XVI

Or, quelques jours plus tard, messire Gauvain lui-même arrivait à la cour du roi Baudemagu, ramenant les gens de Lancelot. Quand la reine vit son neveu, sa joie fut bien grande, mais plus grand encore son deuil quand elle apprit que son ami était perdu. Gauvain conta comment il avait franchi le pont Sous l’Eau en grand péril de se noyer vilainement, et comment, pour ce que le cœur lui tournait de l’eau qu’il avait bue, il avait défait à grand’peine le chevalier qui gardait le passage ; puis comment il avait rencontré les compagnons de Lancelot, qui les avait quittés la veille, conduit par un nain, en leur commandant de l’attendre ; et comment il l’avait cherché vainement avec eux. La reine s’efforçait de faire bon visage, mais le plus fol eût pu voir qu’à peine avait-elle le cœur de l’écouter. Quant au roi, qui était, très preux, il promit de se mettre lui-même en quête de Lancelot, et dès le lendemain. Messire Gauvain et Keu le sénéchal dirent qu’ils l’accompagneraient.

Mais, après le manger, un valet entra dans la salle et il remit une lettre à la reine, qui pria le roi de la faire lire par un de ses clercs. Et la lettre était du roi Artus, qui la saluait et lui mandait qu’elle revînt avec monseigneur Gauvain et toute sa compagnie, et qu’elle n’attendît pas Lancelot, car il était arrivé sain et sauf à Camaaloth. Grande fut la joie de tout le monde en entendant ces nouvelles, et le visage de la reine, de très pâle qu’il était, devint couleur de rose. Dès l’aube, elle se mit en route avec ceux du royaume de Logres que Lancelot avait délivrés en même temps qu’elle.
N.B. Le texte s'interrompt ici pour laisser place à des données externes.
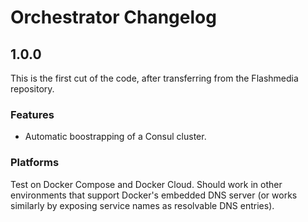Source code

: # Orchestrator Changelog

## 1.0.0

This is the first cut of the code, after transferring from the Flashmedia repository.

### Features

- Automatic boostrapping of a Consul cluster.

### Platforms

Test on Docker Compose and Docker Cloud. Should work in other environments that support Docker's embedded DNS server (or works similarly by exposing service names as resolvable DNS entries).
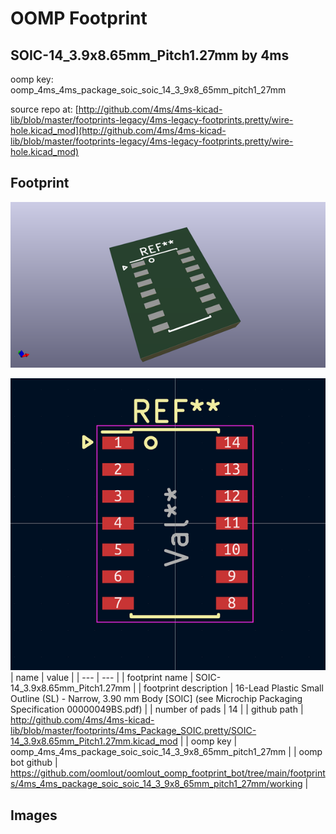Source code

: # OOMP Footprint  
## SOIC-14_3.9x8.65mm_Pitch1.27mm  by 4ms  
  
oomp key: oomp_4ms_4ms_package_soic_soic_14_3_9x8_65mm_pitch1_27mm  
  
source repo at: [http://github.com/4ms/4ms-kicad-lib/blob/master/footprints-legacy/4ms-legacy-footprints.pretty/wire-hole.kicad_mod](http://github.com/4ms/4ms-kicad-lib/blob/master/footprints-legacy/4ms-legacy-footprints.pretty/wire-hole.kicad_mod)  
## Footprint  
  
[![working_kicad_pcb_3d.png](working_kicad_pcb_3d_600.png)](working_kicad_pcb_3d.png)  
  
[![working.png](working_600.png)](working.png)  
| name | value | 
| --- | --- | 
| footprint name | SOIC-14_3.9x8.65mm_Pitch1.27mm | 
| footprint description | 16-Lead Plastic Small Outline (SL) - Narrow, 3.90 mm Body [SOIC] (see Microchip Packaging Specification 00000049BS.pdf) | 
| number of pads | 14 | 
| github path | http://github.com/4ms/4ms-kicad-lib/blob/master/footprints/4ms_Package_SOIC.pretty/SOIC-14_3.9x8.65mm_Pitch1.27mm.kicad_mod | 
| oomp key | oomp_4ms_4ms_package_soic_soic_14_3_9x8_65mm_pitch1_27mm | 
| oomp bot github | https://github.com/oomlout/oomlout_oomp_footprint_bot/tree/main/footprints/4ms_4ms_package_soic_soic_14_3_9x8_65mm_pitch1_27mm/working | 
## Images  
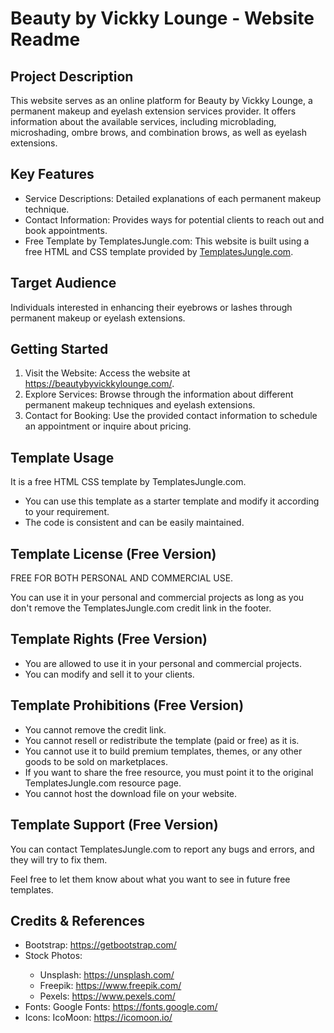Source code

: <!DOCTYPE html>
<html lang="en">
<head>
  <meta charset="UTF-8">
  <meta name="viewport" content="width=device-width, initial-scale=1.0">
  <title>Beauty by Vickky Lounge - Website Readme</title>
</head>
<body>
  <h1>Beauty by Vickky Lounge - Website Readme</h1>

  <h2>Project Description</h2>
  <p>This website serves as an online platform for Beauty by Vickky Lounge, a permanent makeup and eyelash extension services provider. It offers information about the available services, including microblading, microshading, ombre brows, and combination brows, as well as eyelash extensions.</p>

  <h2>Key Features</h2>
  <ul>
    <li>Service Descriptions: Detailed explanations of each permanent makeup technique.</li>
    <li>Contact Information: Provides ways for potential clients to reach out and book appointments.</li>
    <li>Free Template by TemplatesJungle.com: This website is built using a free HTML and CSS template provided by <a href="https://templatesjungle.com/">TemplatesJungle.com</a>.</li>
  </ul>

  <h2>Target Audience</h2>
  <p>Individuals interested in enhancing their eyebrows or lashes through permanent makeup or eyelash extensions.</p>

  <h2>Getting Started</h2>
  <ol>
    <li>Visit the Website: Access the website at <a href="https://beautybyvickkylounge.com/">https://beautybyvickkylounge.com/</a>.</li>
    <li>Explore Services: Browse through the information about different permanent makeup techniques and eyelash extensions.</li>
    <li>Contact for Booking: Use the provided contact information to schedule an appointment or inquire about pricing.</li>
  </ol>

  <h2>Template Usage</h2>
  <p>It is a free HTML CSS template by TemplatesJungle.com.</p>
  <ul>
    <li>You can use this template as a starter template and modify it according to your requirement.</li>
    <li>The code is consistent and can be easily maintained.</li>
  </ul>

  <h2>Template License (Free Version)</h2>
  <p>FREE FOR BOTH PERSONAL AND COMMERCIAL USE.</p>
  <p>You can use it in your personal and commercial projects as long as you don't remove the TemplatesJungle.com credit link in the footer.</p>

  <h2>Template Rights (Free Version)</h2>
  <ul>
    <li>You are allowed to use it in your personal and commercial projects.</li>
    <li>You can modify and sell it to your clients.</li>
  </ul>

  <h2>Template Prohibitions (Free Version)</h2>
  <ul>
    <li>You cannot remove the credit link.</li>
    <li>You cannot resell or redistribute the template (paid or free) as it is.</li>
    <li>You cannot use it to build premium templates, themes, or any other goods to be sold on marketplaces.</li>
    <li>If you want to share the free resource, you must point it to the original TemplatesJungle.com resource page. </li>
    <li>You cannot host the download file on your website.</li>
  </ul>

  <h2>Template Support (Free Version)</h2>
  <p>You can contact TemplatesJungle.com to report any bugs and errors, and they will try to fix them.</p>
  <p>Feel free to let them know about what you want to see in future free templates.</p>

  <h2>Credits & References</h2>
  <ul>
    <li>Bootstrap: <a href="https://getbootstrap.com/">https://getbootstrap.com/</a></li>
    <li>Stock Photos:</li>
      <ul>
        <li>Unsplash: <a href="https://unsplash.com/">https://unsplash.com/</a></li>
        <li>Freepik: <a href="https://www.freepik.com/">https://www.freepik.com/</a></li>
        <li>Pexels: <a href="https://www.pexels.com/">https://www.pexels.com/</a></li>
      </ul>
    <li>Fonts: Google Fonts: <a href="https://fonts.google.com/">https://fonts.google.com/</a></li>
    <li>Icons: IcoMoon: <a href="https://icomoon.io/">https://icomoon.io/</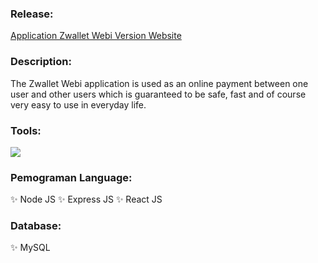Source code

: ### Release:
[Application Zwallet Webi Version Website](https://zwalletbi.web.app)

### Description:
The Zwallet Webi application is used as an online payment between one user and other users which is guaranteed to be safe, fast and of course very easy to use in everyday life.

### Tools:
<img src="https://camo.githubusercontent.com/843045709ac42b1dc5098443b2c95c78206d6eeda2ef8e1e0630756b061f6b8e/68747470733a2f2f696d672e736869656c64732e696f2f62616467652f54657874253230456469746f722d56697375616c25323053747564696f253230436f64652d626c75653f266c6f676f3d76697375616c25323073747564696f253230636f6465266c6f676f436f6c6f723d626c7565">

### Pemograman Language:
✨ Node JS
✨ Express JS
✨ React JS

### Database:
✨ MySQL
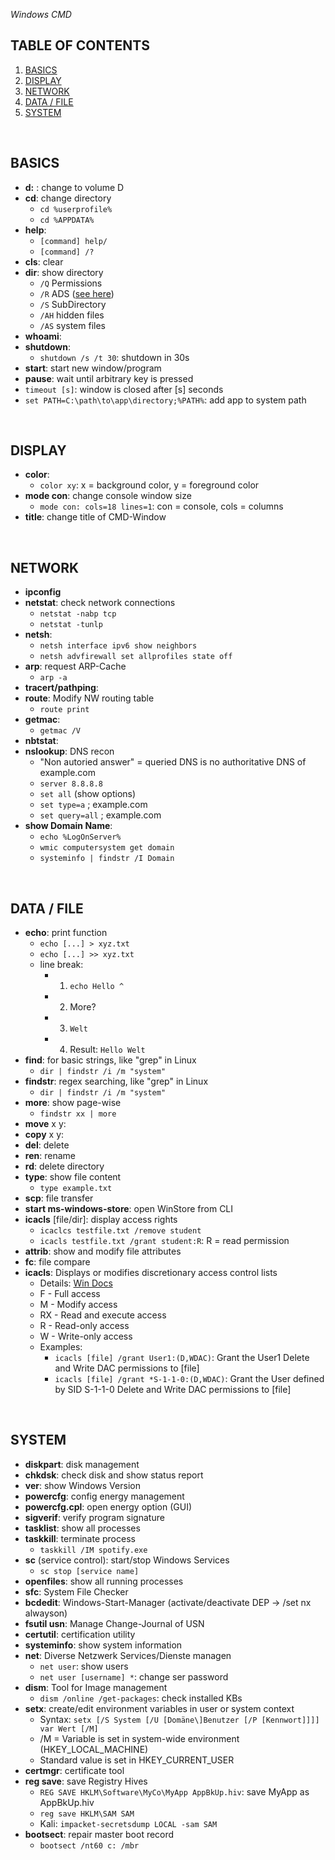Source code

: *Windows CMD*

## TABLE OF CONTENTS
1. [BASICS](https://github.com/p-arrow/Red-Blue-Guide/blob/main/OperatingSystem/Windows%20CLI%20(CMD).md#basics)
2. [DISPLAY](https://github.com/p-arrow/Red-Blue-Guide/blob/main/OperatingSystem/Windows%20CLI%20(CMD).md#display)
3. [NETWORK](https://github.com/p-arrow/Red-Blue-Guide/blob/main/OperatingSystem/Windows%20CLI%20(CMD).md#network)
4. [DATA / FILE](https://github.com/p-arrow/Red-Blue-Guide/blob/main/OperatingSystem/Windows%20CLI%20(CMD).md#data--file)
5. [SYSTEM](https://github.com/p-arrow/Red-Blue-Guide/blob/main/OperatingSystem/Windows%20CLI%20(CMD).md#system)

<br />

## BASICS
- **d:** : change to volume D
- **cd**: change directory
   - `cd %userprofile%`
   - `cd %APPDATA%`
- **help**:
   - `[command] help/` 
   - `[command] /?`
- **cls**: clear
- **dir**: show directory
   - `/Q` Permissions
   - `/R` ADS ([see here](https://github.com/p-arrow/Red-Blue-Guide/blob/main/X_RedTeamOthers/Alternate%20Data%20Stream%20(ADS).md))
   - `/S` SubDirectory
   - `/AH` hidden files
   - `/AS` system files
- **whoami**: 
- **shutdown**:
   - `shutdown /s /t 30`: shutdown in 30s
- **start**: start new window/program 
- **pause**: wait until arbitrary key is pressed 
- `timeout [s]`: window is closed after [s] seconds 
- `set PATH=C:\path\to\app\directory;%PATH%`: add app to system path 

<br />

## DISPLAY
- **color**:
   - `color xy`: x = background color, y = foreground color
- **mode con**: change console window size
   - `mode con: cols=18 lines=1`: con = console, cols = columns
- **title**: change title of CMD-Window

<br />

## NETWORK
- **ipconfig**
- **netstat**: check network connections 
   - `netstat -nabp tcp`
   - `netstat -tunlp`
- **netsh**: 
   - `netsh interface ipv6 show neighbors`
   - `netsh advfirewall set allprofiles state off`
- **arp**: request ARP-Cache
   - `arp -a`
- **tracert/pathping**: 
- **route**: Modify NW routing table
   - `route print`
- **getmac**: 
   - `getmac /V`
- **nbtstat**: 
- **nslookup**: DNS recon
   - "Non autoried answer" = queried DNS is no authoritative DNS of example.com
   - `server 8.8.8.8`
   - `set all` (show options)
   - `set type=a` ; example.com
   - `set query=all` ; example.com
- **show Domain Name**:
   - `echo %LogOnServer%`
   - `wmic computersystem get domain`
   - `systeminfo | findstr /I Domain`

<br />

## DATA / FILE
- **echo**: print function
   - `echo [...] > xyz.txt`
   - `echo [...] >> xyz.txt`
   - line break: 
     - 1) `echo Hello ^`
     - 2) More?
     - 3) `Welt`
     - 4) Result: `Hello Welt`
- **find**: for basic strings, like "grep" in Linux 
   - `dir | findstr /i /m "system"`
- **findstr**: regex searching, like "grep" in Linux
   - `dir | findstr /i /m "system"`
- **more**: show page-wise 
   - `findstr xx | more`
- **move** x y: 
- **copy** x y: 
- **del**: delete 
- **ren**: rename
- **rd**: delete directory 
- **type**: show file content
   - `type example.txt`
- **scp**: file transfer
- **start ms-windows-store**:  open WinStore from CLI
- **icacls** [file/dir]: display access rights 
   - `icaclcs testfile.txt /remove student`
   - `icacls testfile.txt /grant student:R`: R = read permission
- **attrib**: show and modify file attributes
- **fc**: file compare
- **icacls**: Displays or modifies discretionary access control lists
   - Details: [Win Docs](https://docs.microsoft.com/en-us/windows-server/administration/windows-commands/icacls)
   - F - Full access
   - M - Modify access
   - RX - Read and execute access
   - R - Read-only access
   - W - Write-only access
   - Examples:
      - `icacls [file] /grant User1:(D,WDAC)`: Grant the User1 Delete and Write DAC permissions to [file]
      - `icacls [file] /grant *S-1-1-0:(D,WDAC)`: Grant the User defined by SID S-1-1-0 Delete and Write DAC permissions to [file]

<br />

## SYSTEM
- **diskpart**: disk management
- **chkdsk**: check disk and show status report 
- **ver**: show Windows Version
- **powercfg**: config energy management
- **powercfg.cpl**: open energy option (GUI)
- **sigverif**: verify program signature
- **tasklist**: show all processes
- **taskkill**: terminate process 
   - `taskkill /IM spotify.exe` 
- **sc** (service control): start/stop Windows Services
   - `sc stop [service name]`
- **openfiles**: show all running processes 
- **sfc**: System File Checker
- **bcdedit**: Windows-Start-Manager (activate/deactivate DEP -> /set nx alwayson)
- **fsutil usn**: Manage Change-Journal of USN
- **certutil**: certification utility
- **systeminfo**: show system information
- **net**: Diverse Netzwerk Services/Dienste managen
   - `net user`: show users 
   - `net user [username] *`: change ser password 
- **dism**: Tool for Image management
   - `dism /online /get-packages`: check installed KBs
- **setx**: create/edit environment variables in user or system context 
   - Syntax: `setx [/S System [/U [Domäne\]Benutzer [/P [Kennwort]]]] var Wert [/M]`
   - /M =  Variable is set in system-wide environment (HKEY_LOCAL_MACHINE)
   - Standard value is set in HKEY_CURRENT_USER
- **certmgr**: certificate tool
- **reg save**: save Registry Hives
   - `REG SAVE HKLM\Software\MyCo\MyApp AppBkUp.hiv`: save MyApp as AppBkUp.hiv
   - `reg save HKLM\SAM SAM`
   - Kali: `impacket-secretsdump LOCAL -sam SAM`
- **bootsect**: repair master boot record
   - `bootsect /nt60 c: /mbr`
Le roi Baudemagu les escorta jusqu’aux limites de sa terre ; et là, il les recommanda à Dieu, tandis que messire Gauvain et Keu le sénéchal lui promettaient de le servir comme leur seigneur, et que la reine lui jetait ses deux bras au cou.

Lorsque le roi Artus apprit qu’elle approchait de Camaaloth, il vint au-devant d’elle avec toute sa maison. Et d’abord il lui donna un baiser, puis courut à monseigneur Gauvain et à Keu le sénéchal et demanda des nouvelles de Lancelot.

— Sire, vous en avez de meilleures que nous.

— Par ma foi, je ne l’ai pas vu depuis le jour qu’il occit Karadoc le Grand, seigneur de la Tour Douloureuse !

La reine comprit qu’elle avait été trompée par de fausses lettres : elle frémit de tout son corps, son cœur devint lourd comme une pierre, et elle se pâma entre les bras de monseigneur Gauvain qui se hâta de la soutenir. Puis elle se mit à pleurer sans prendre souci de cacher sa peine, disant qu’elle ne connaîtrait plus jamais la joie, puisque le meilleur chevalier du monde était mort à son service. Le roi Artus résolut de demeurer quelque temps à Camaaloth, parce que cette cité était proche du royaume de Gorre où Lancelot était resté, selon toute apparence. La reine aimait cette ville où jadis son ami avait été armé chevalier.